BANGALORE – When US President Barack Obama recently spoke at the United Nations about countering the Islamic State, many of his critics complained that he put too much emphasis on diplomacy and not enough on the use of force. Comparisons were made with Russian President Vladimir Putin’s military intervention in Syria’s civil war; and, with the US presidential election campaign shifting into high gear, some Republican candidates accused Obama of isolationism.
But such charges are partisan political rhetoric, with little basis in rigorous policy analysis. It is more accurate to see the current mood as a swing of the US foreign policy pendulum between what Columbia University’s Stephen Sestanovich has called “maximalist” policies and “retrenchment” policies.
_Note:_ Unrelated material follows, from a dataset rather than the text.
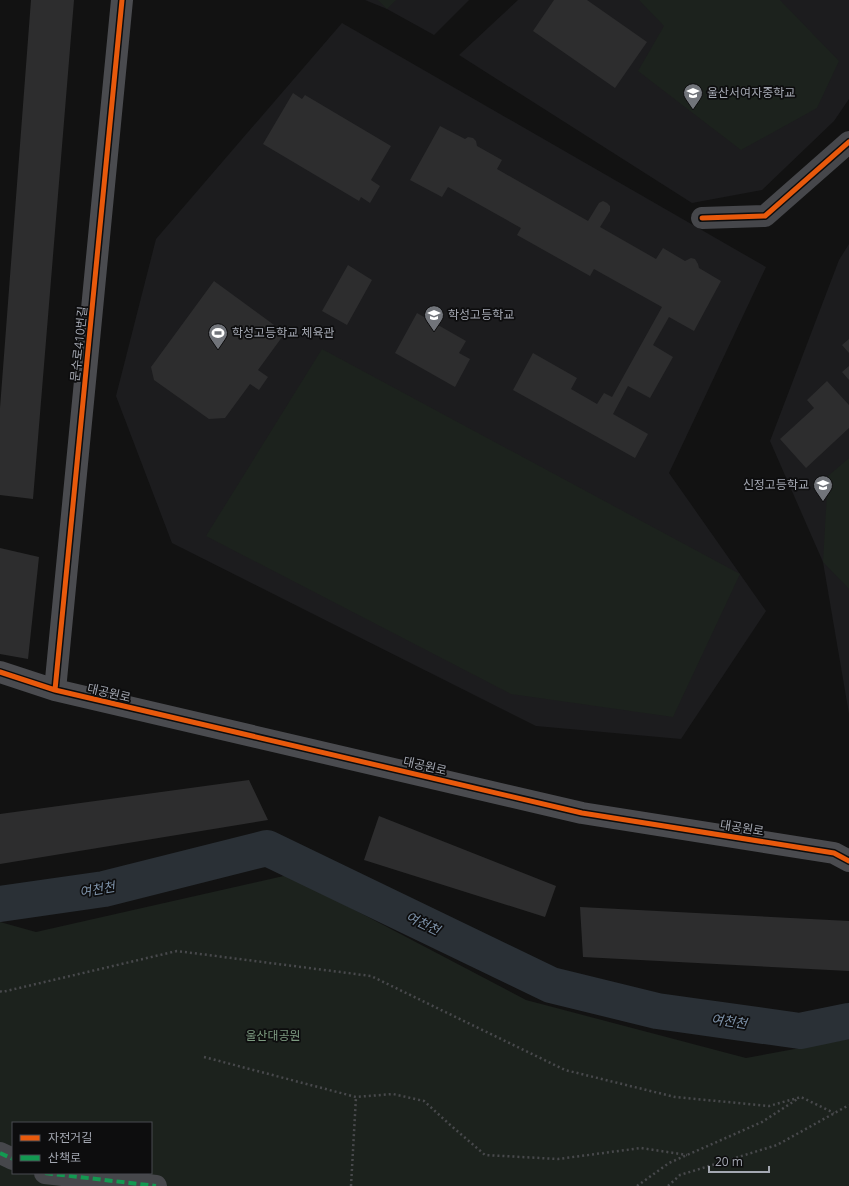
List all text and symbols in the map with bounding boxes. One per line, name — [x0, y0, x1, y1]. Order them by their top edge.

Retrenchment is not isolationism; it is an adjustment of strategic goals and means. Presidents who followed policies of retrenchment since the end of World War II have included Dwight Eisenhower, Richard Nixon, Jimmy Carter, and now Obama. No objective historian would call any of these men isolationists.
Eisenhower ran for president in 1952 because he opposed the isolationism of Robert Taft, the leading Republican candidate. While Nixon believed the US was in decline, the others did not. All of them were strong internationalists when compared to the true isolationists of the 1930s, who bitterly opposed coming to the aid of Britain in WWII.